Intact liver or isolated cells were lysed in assay buffer (100 mM sodium acetate pH 5.0, 20 mM EDTA, 2 mM N-ethylmaleimide, 1 mM PMSF, and 1 μg/ml pepstatin A), snap frozen, thawed and needle sheared 10 times through a 21 g needle. The cell lysate was then assayed for endonuclease activity using the single radial enzyme diffusion method.26 Radial diffusion diameters were compared to serial dilution of bovine DNase II (Sigma, St. Louis, MO, USA).

Terminal deoxynucleotidyl transferase end labeling (TUNEL)

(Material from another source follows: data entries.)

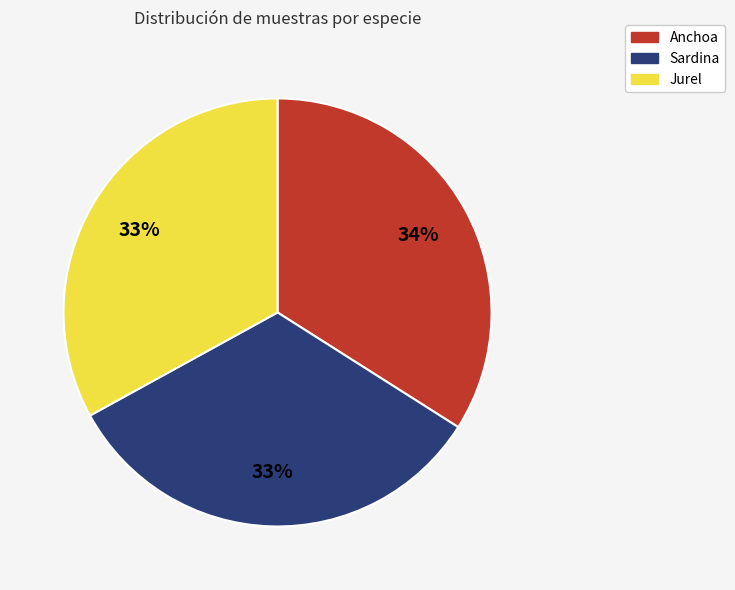

Is Sardina the majority of the pie?

No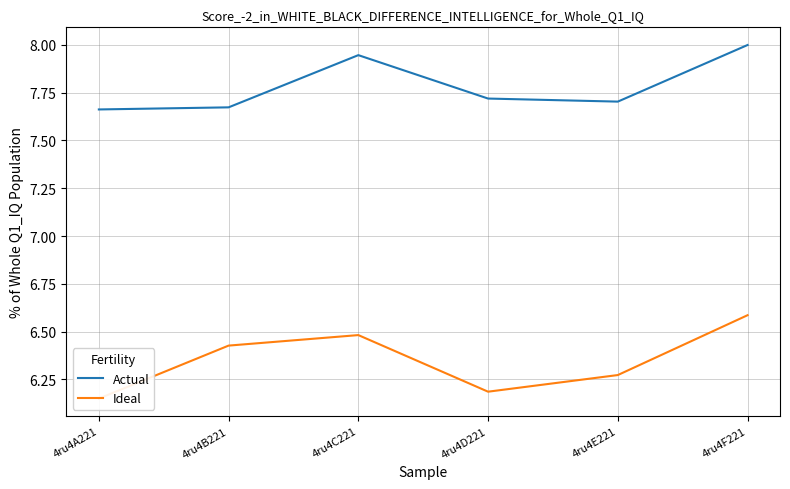

True or false: Ideal and Actual intersect in this chart.

False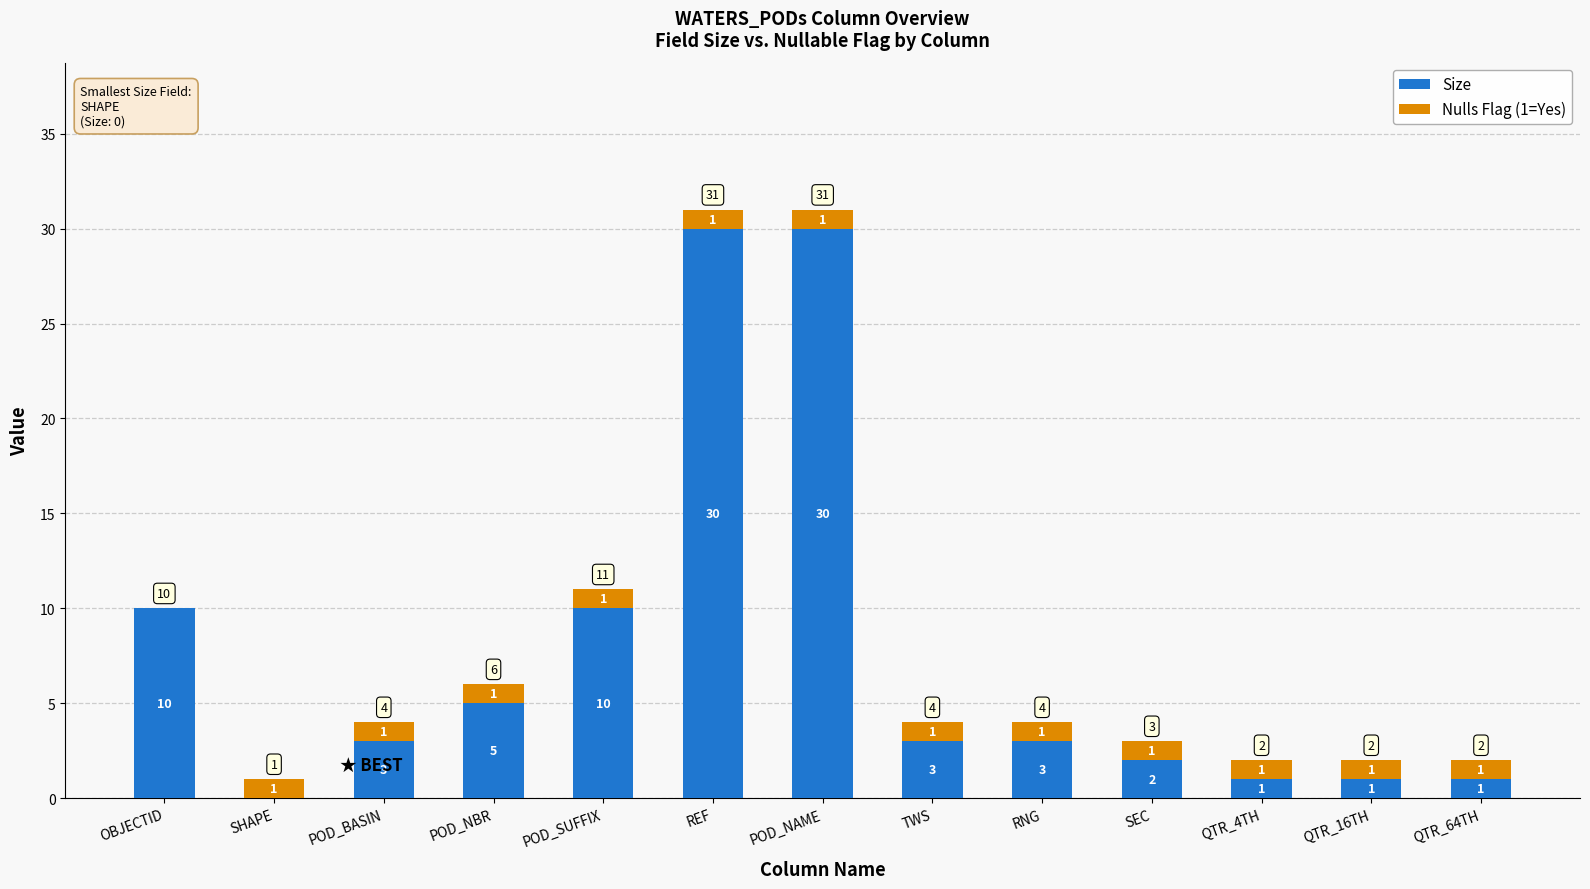

How many categories are shown in the chart?

13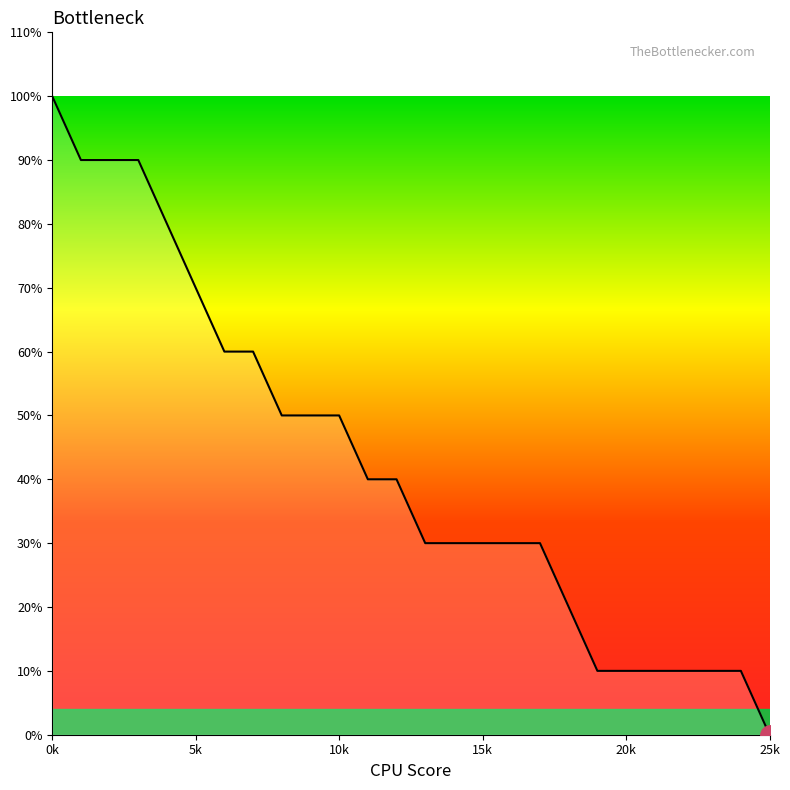

Is this an area chart (filled region under the line)?

Yes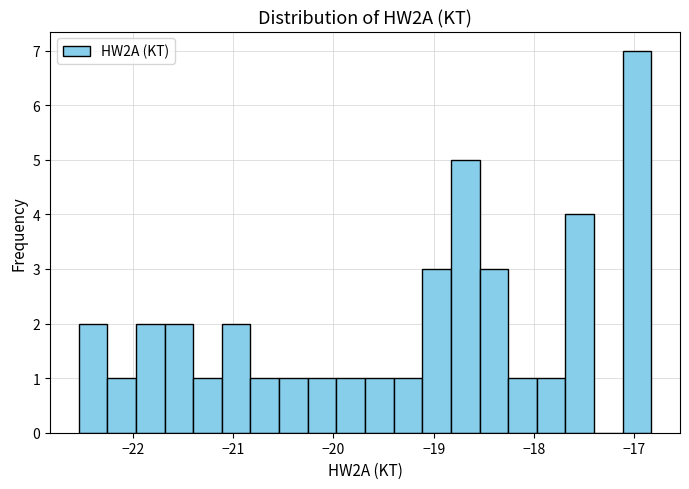

Read against the x-axis, roughly where is the centre of the tallest bar?

-17.0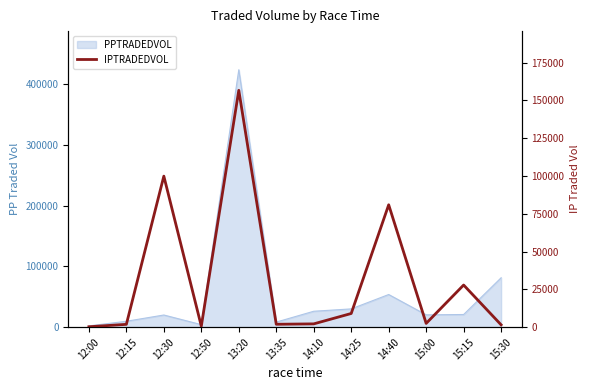

Which label corresponds to the smallest value in the chart?

12:00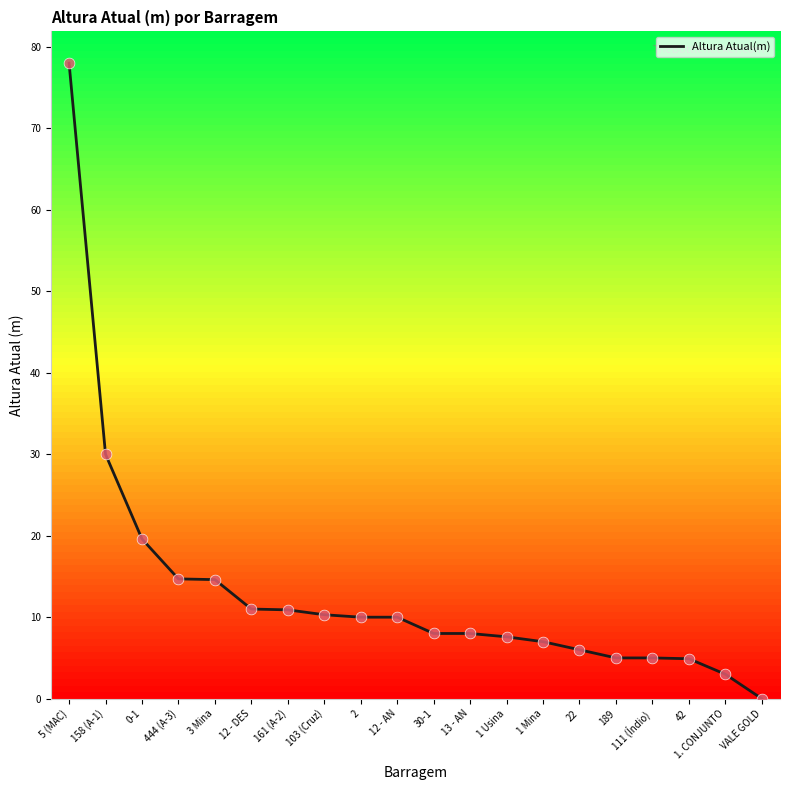

What is the change in value from 12 - DES to 161 (A-2)?

-0.1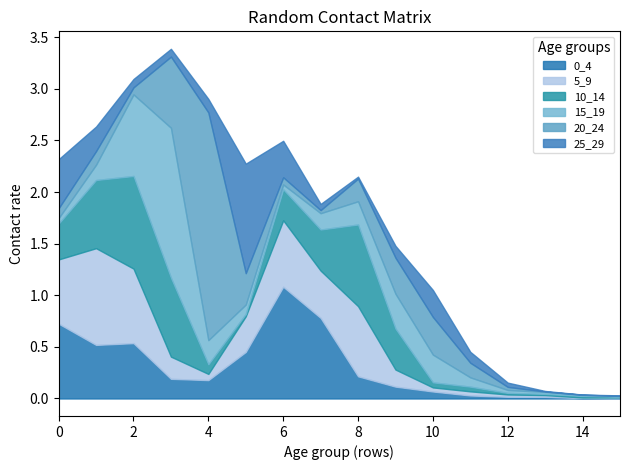

List the labels in order of 25_29 value, largest first.

5, 0, 6, 10, 1, 4, 9, 11, 2, 3, 7, 12, 8, 13, 15, 14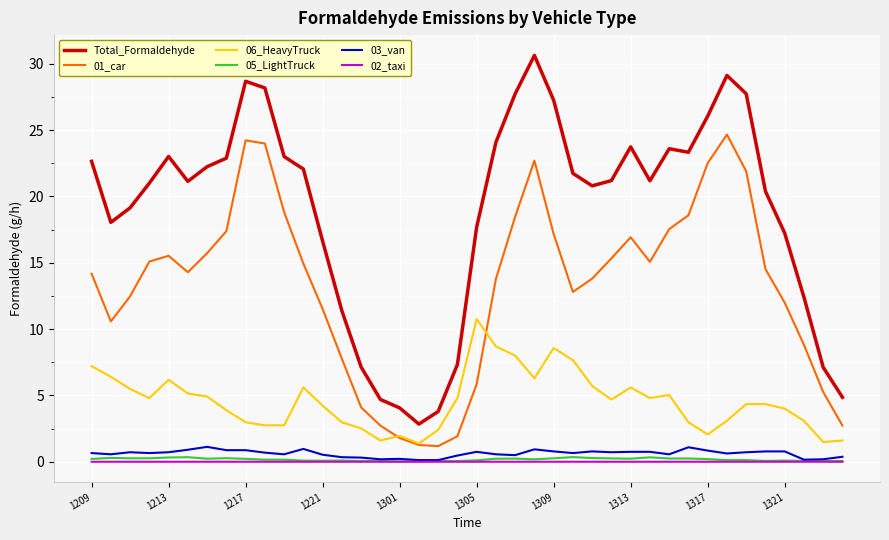

Which series has the widest spread of values?

Total_Formaldehyde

Embryos were harvested and cryoprotected in 30% sucrose in PBS for 3 days. Embryos were frozen in OCT compound (Sakura, Terrance, CA, USA) and stored at −80°C. Sections (10 μm) were cut, mounted on slides, and dried overnight. Tissues were fixed in 2 : 1 ethanol : acetic acid for 10 min at −20°C, washed twice with PBS, and incubated with enzyme buffer (TUNEL reaction buffer, 0.1 mM dithiothreitol, 1 mM CoCl2, with 5 units of terminal transferase (Roche, Indianapolis, IN, USA) and 0.5 nmol biotinylated-dUTP) in a humid chamber for 30 min at 37°C. Slides were washed twice with PBS, and incubated with staining buffer (4× SSC, 0.1% Triton X-100, 5% nonfat dry milk 2.5 μg/ml avidin-FITC) for 30 min at room temp. The slides were washed twice with PBS, 0.1% Triton X-100, counterstained with Hoechst 33342 (1 μg/ml) or propidium iodide (100 μg/ml), and visualized by confocal or fluorescent microscopy.